*EXERCISE DIRECTIONS:* Each line below should be retyped exactly, with no pictures.

*GIVEN RECORDS:*
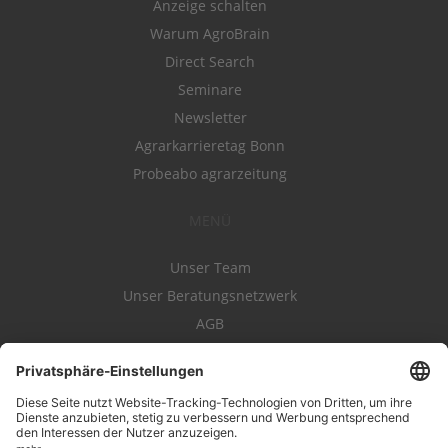
Anzeige schalten
Warum AgroBrain
Direct Search
Seminare
Newsletter
Agrarkarrieretag Bonn
Probeabo agrarzeitung
MENÜ
Unser Team
Unser Beratungsnetzwerk
AGB
Nutzungsbedingungen
Datenschutz
Impressum
Kontakt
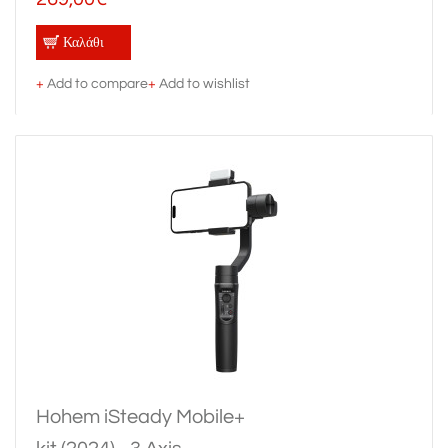
Καλάθι
+
Add to compare
+
Add to wishlist
Hohem iSteady Mobile+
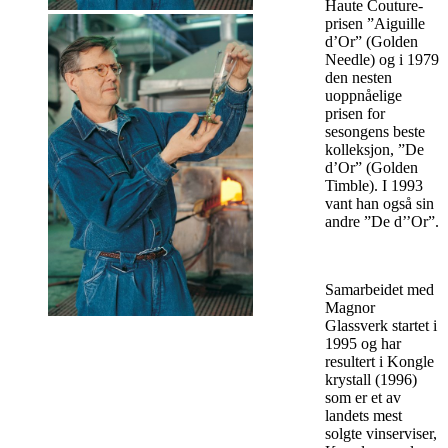
Haute Couture-
prisen ”Aiguille
d’Or” (Golden
Needle) og i 1979
den nesten
uoppnåelige
prisen for
sesongens beste
kolleksjon, ”De
d’Or” (Golden
Timble). I 1993
vant han også sin
andre ”De d’’Or”.
Samarbeidet med
Magnor
Glassverk startet i
1995 og har
resultert i Kongle
krystall (1996)
som er et av
landets mest
solgte vinserviser,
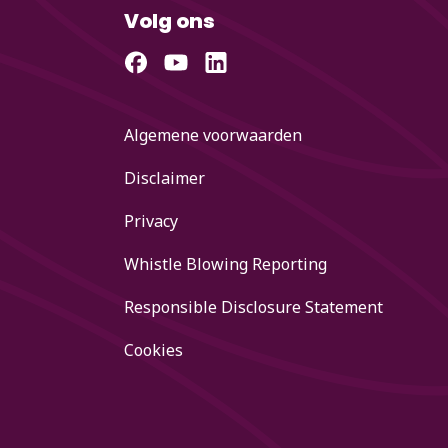
Volg ons
Algemene voorwaarden
Disclaimer
Privacy
Whistle Blowing Reporting
Responsible Disclosure Statement
Cookies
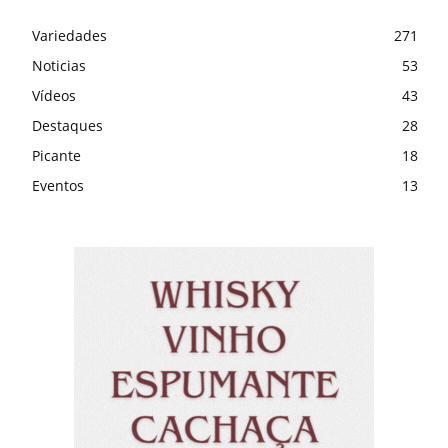
Variedades
271
Noticias
53
Vídeos
43
Destaques
28
Picante
18
Eventos
13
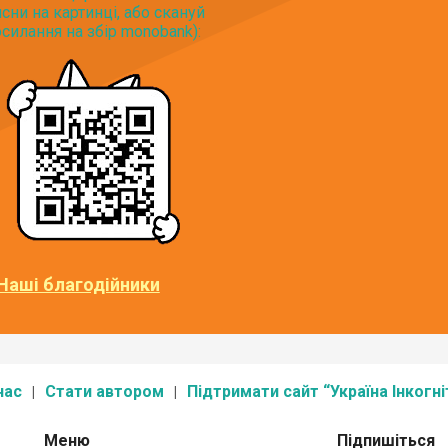
исни на картинці, або скануй
силання на збір monobank):
Наші благодійники
нас
Стати автором
Підтримати сайт “Україна Інкогні
Меню
Підпишіться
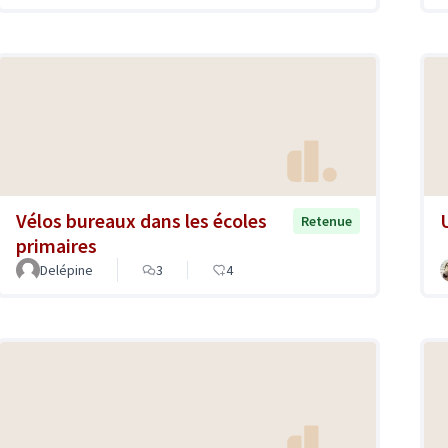
Vélos bureaux dans les écoles
Retenue
primaires
Delépine
3
4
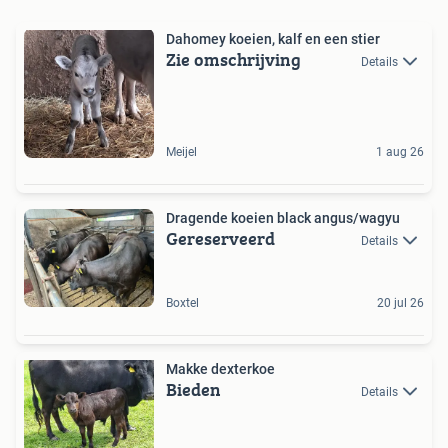
Dahomey koeien, kalf en een stier
Zie omschrijving
Details
Meijel
1 aug 26
Dragende koeien black angus/wagyu
Gereserveerd
Details
Boxtel
20 jul 26
Makke dexterkoe
Bieden
Details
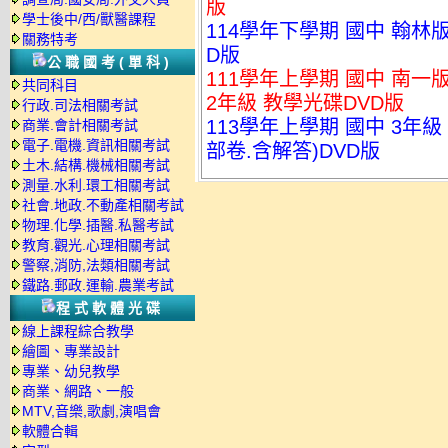
版
學士後中/西/獸醫課程
114學年下學期 國中 翰林
關務特考
D版
公職國考(單科)
111學年上學期 國中 南一
共同科目
2年級 教學光碟DVD版
行政.司法相關考試
113學年上學期 國中 3年級
商業.會計相關考試
電子.電機.資訊相關考試
部卷.含解答)DVD版
土木.結構.機械相關考試
測量.水利.環工相關考試
社會.地政.不動產相關考試
物理.化學.插醫.私醫考試
教育.觀光.心理相關考試
警察,消防,法類相關考試
鐵路.郵政.運輸.農業考試
程式軟體光碟
線上課程綜合教學
繪圖、專業設計
專業、幼兒教學
商業、網路、一般
MTV,音樂,歌劇,演唱會
軟體合輯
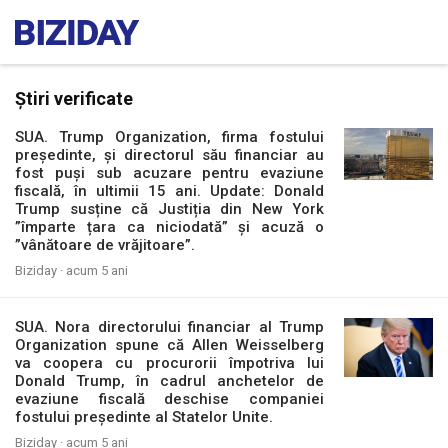
Știri verificate
SUA. Trump Organization, firma fostului
președinte, și directorul său financiar au
fost puși sub acuzare pentru evaziune
fiscală, în ultimii 15 ani. Update: Donald
Trump susține că Justiția din New York
”împarte țara ca niciodată” și acuză o
”vânătoare de vrăjitoare”.
Biziday ·
acum 5 ani
SUA. Nora directorului financiar al Trump
Organization spune că Allen Weisselberg
va coopera cu procurorii împotriva lui
Donald Trump, în cadrul anchetelor de
evaziune fiscală deschise companiei
fostului președinte al Statelor Unite.
Biziday ·
acum 5 ani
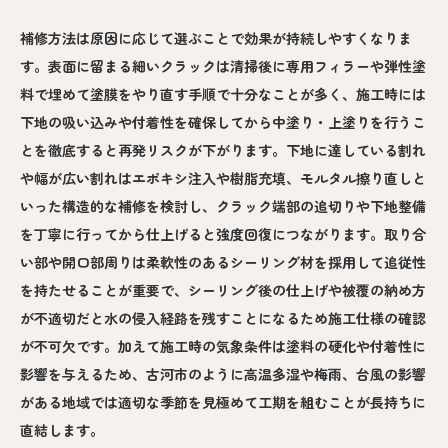
補修方法は原因に応じて選ぶことで効果が持続しやすくなりま
す。表面に留まる細いクラックは清掃後に専用フィラーや弾性塗
料で埋めて塗膜をやり直す手順で十分なことが多く、施工時には
下地の吸い込みや付着性を確保してから中塗り・上塗りを行うこ
とを徹底すると再発リスクが下がります。下地に達している割れ
や幅が広い割れはエポキシ注入や樹脂充填、モルタル擦り直しと
いった構造的な補修を検討し、クラック端部の追切りや下地整備
を丁寧に行ってから仕上げると強度回復につながります。取り合
い部や開口部周りは柔軟性のあるシーリング材を採用して追従性
を持たせることが重要で、シーリング後の仕上げや被覆の納め方
が不適切だと水の侵入経路を残すことになるため施工仕様の確認
が不可欠です。加えて施工時の気象条件は塗料の硬化や付着性に
影響を与えるため、古河市のように高温多湿や梅雨、台風の影響
がある地域では適切な季節を見極めて工期を組むことが長持ちに
直結します。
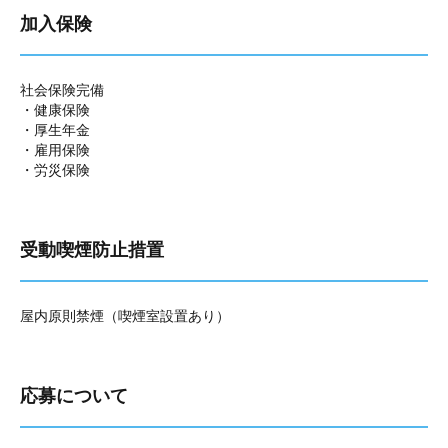
加入保険
社会保険完備
・健康保険
・厚生年金
・雇用保険
・労災保険
受動喫煙防止措置
屋内原則禁煙（喫煙室設置あり）
応募について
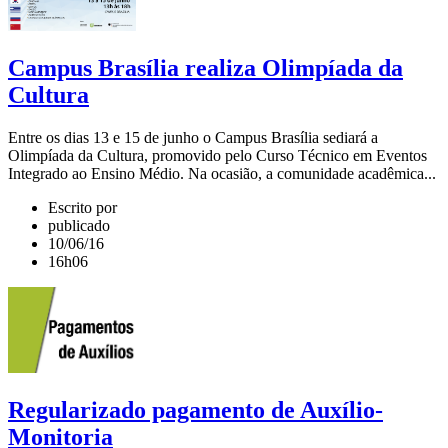
Campus Brasília realiza Olimpíada da
Cultura
Entre os dias 13 e 15 de junho o Campus Brasília sediará a
Olimpíada da Cultura, promovido pelo Curso Técnico em Eventos
Integrado ao Ensino Médio. Na ocasião, a comunidade acadêmica...
Escrito por
publicado
10/06/16
16h06
Regularizado pagamento de Auxílio-
Monitoria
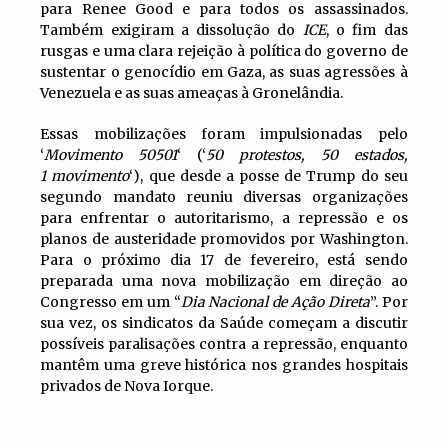
para Renee Good e para todos os assassinados.
Também exigiram a dissolução do
ICE
, o fim das
rusgas e uma clara rejeição à política do governo de
sustentar o genocídio em Gaza, as suas agressões à
Venezuela e as suas ameaças à Gronelândia.
Essas mobilizações foram impulsionadas pelo
‘
Movimento 50501
‘ (‘
50 protestos, 50 estados,
1 movimento
‘), que desde a posse de Trump do seu
segundo mandato reuniu diversas organizações
para enfrentar o autoritarismo, a repressão e os
planos de austeridade promovidos por Washington.
Para o próximo dia 17 de fevereiro, está sendo
preparada uma nova mobilização em direção ao
Congresso em um “
Dia Nacional de Ação Direta
”. Por
sua vez, os sindicatos da Saúde começam a discutir
possíveis paralisações contra a repressão, enquanto
mantêm uma greve histórica nos grandes hospitais
privados de Nova Iorque.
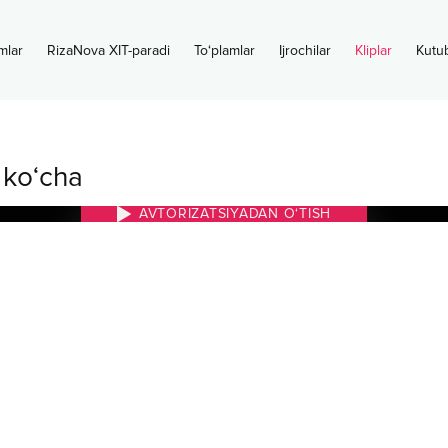
mlar
RizaNova XIT-paradi
To‘plamlar
Ijrochilar
Kliplar
Kutu
 ko‘cha
AVTORIZATSIYADAN O‘TISH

*RESULT FOR THIS EXERCISE:*
Anzeige schalten
Warum AgroBrain
Direct Search
Seminare
Newsletter
Agrarkarrieretag Bonn
Probeabo agrarzeitung
MENÜ
Unser Team
Unser Beratungsnetzwerk
AGB
Nutzungsbedingungen
Datenschutz
Impressum
Kontakt
Καλάθι
+
Add to compare
+
Add to wishlist
Hohem iSteady Mobile+
Haute Couture-
prisen ”Aiguille
d’Or” (Golden
Needle) og i 1979
den nesten
uoppnåelige
prisen for
sesongens beste
kolleksjon, ”De
d’Or” (Golden
Timble). I 1993
vant han også sin
andre ”De d’’Or”.
Samarbeidet med
Magnor
Glassverk startet i
1995 og har
resultert i Kongle
krystall (1996)
som er et av
landets mest
solgte vinserviser,
Volg ons
Algemene voorwaarden
Disclaimer
Privacy
Whistle Blowing Reporting
Responsible Disclosure Statement
Cookies
Variedades
271
Noticias
53
Vídeos
43
Destaques
28
Picante
18
Eventos
13
исни на картинці, або скануй
силання на збір monobank):
Наші благодійники
нас
Стати автором
Підтримати сайт “Україна Інкогні
Меню
Підпишіться
Vélos bureaux dans les écoles
Retenue
primaires
Delépine
3
4
Dahomey koeien, kalf en een stier
Zie omschrijving
Details
Meijel
1 aug 26
Dragende koeien black angus/wagyu
Gereserveerd
Details
Boxtel
20 jul 26
Makke dexterkoe
Bieden
Details
版
學士後中/西/獸醫課程
114學年下學期 國中 翰林
關務特考
D版
公職國考(單科)
111學年上學期 國中 南一
共同科目
2年級 教學光碟DVD版
行政.司法相關考試
113學年上學期 國中 3年級
商業.會計相關考試
電子.電機.資訊相關考試
部卷.含解答)DVD版
土木.結構.機械相關考試
測量.水利.環工相關考試
社會.地政.不動產相關考試
物理.化學.插醫.私醫考試
教育.觀光.心理相關考試
警察,消防,法類相關考試
鐵路.郵政.運輸.農業考試
程式軟體光碟
線上課程綜合教學
繪圖、專業設計
專業、幼兒教學
商業、網路、一般
MTV,音樂,歌劇,演唱會
軟體合輯
Știri verificate
SUA. Trump Organization, firma fostului
președinte, și directorul său financiar au
fost puși sub acuzare pentru evaziune
fiscală, în ultimii 15 ani. Update: Donald
Trump susține că Justiția din New York
”împarte țara ca niciodată” și acuză o
”vânătoare de vrăjitoare”.
Biziday ·
acum 5 ani
SUA. Nora directorului financiar al Trump
Organization spune că Allen Weisselberg
va coopera cu procurorii împotriva lui
Donald Trump, în cadrul anchetelor de
evaziune fiscală deschise companiei
fostului președinte al Statelor Unite.
Biziday ·
acum 5 ani
補修方法は原因に応じて選ぶことで効果が持続しやすくなりま
す。表面に留まる細いクラックは清掃後に専用フィラーや弾性塗
料で埋めて塗膜をやり直す手順で十分なことが多く、施工時には
下地の吸い込みや付着性を確保してから中塗り・上塗りを行うこ
とを徹底すると再発リスクが下がります。下地に達している割れ
や幅が広い割れはエポキシ注入や樹脂充填、モルタル擦り直しと
いった構造的な補修を検討し、クラック端部の追切りや下地整備
を丁寧に行ってから仕上げると強度回復につながります。取り合
い部や開口部周りは柔軟性のあるシーリング材を採用して追従性
を持たせることが重要で、シーリング後の仕上げや被覆の納め方
が不適切だと水の侵入経路を残すことになるため施工仕様の確認
が不可欠です。加えて施工時の気象条件は塗料の硬化や付着性に
影響を与えるため、古河市のように高温多湿や梅雨、台風の影響
がある地域では適切な季節を見極めて工期を組むことが長持ちに
直結します。
加入保険
社会保険完備
・健康保険
・厚生年金
・雇用保険
・労災保険
受動喫煙防止措置
屋内原則禁煙（喫煙室設置あり）
応募について
Campus Brasília realiza Olimpíada da
Cultura
Entre os dias 13 e 15 de junho o Campus Brasília sediará a
Olimpíada da Cultura, promovido pelo Curso Técnico em Eventos
Integrado ao Ensino Médio. Na ocasião, a comunidade acadêmica...
Escrito por
publicado
10/06/16
16h06
Regularizado pagamento de Auxílio-
Monitoria
para Renee Good e para todos os assassinados.
Também exigiram a dissolução do
ICE
, o fim das
rusgas e uma clara rejeição à política do governo de
sustentar o genocídio em Gaza, as suas agressões à
Venezuela e as suas ameaças à Gronelândia.
Essas mobilizações foram impulsionadas pelo
‘
Movimento 50501
‘ (‘
50 protestos, 50 estados,
1 movimento
‘), que desde a posse de Trump do seu
segundo mandato reuniu diversas organizações
para enfrentar o autoritarismo, a repressão e os
planos de austeridade promovidos por Washington.
Para o próximo dia 17 de fevereiro, está sendo
preparada uma nova mobilização em direção ao
Congresso em um “
Dia Nacional de Ação Direta
”. Por
sua vez, os sindicatos da Saúde começam a discutir
possíveis paralisações contra a repressão, enquanto
mantêm uma greve histórica nos grandes hospitais
privados de Nova Iorque.
mlar
RizaNova XIT-paradi
To‘plamlar
Ijrochilar
Kliplar
Kutu
 ko‘cha
AVTORIZATSIYADAN O‘TISH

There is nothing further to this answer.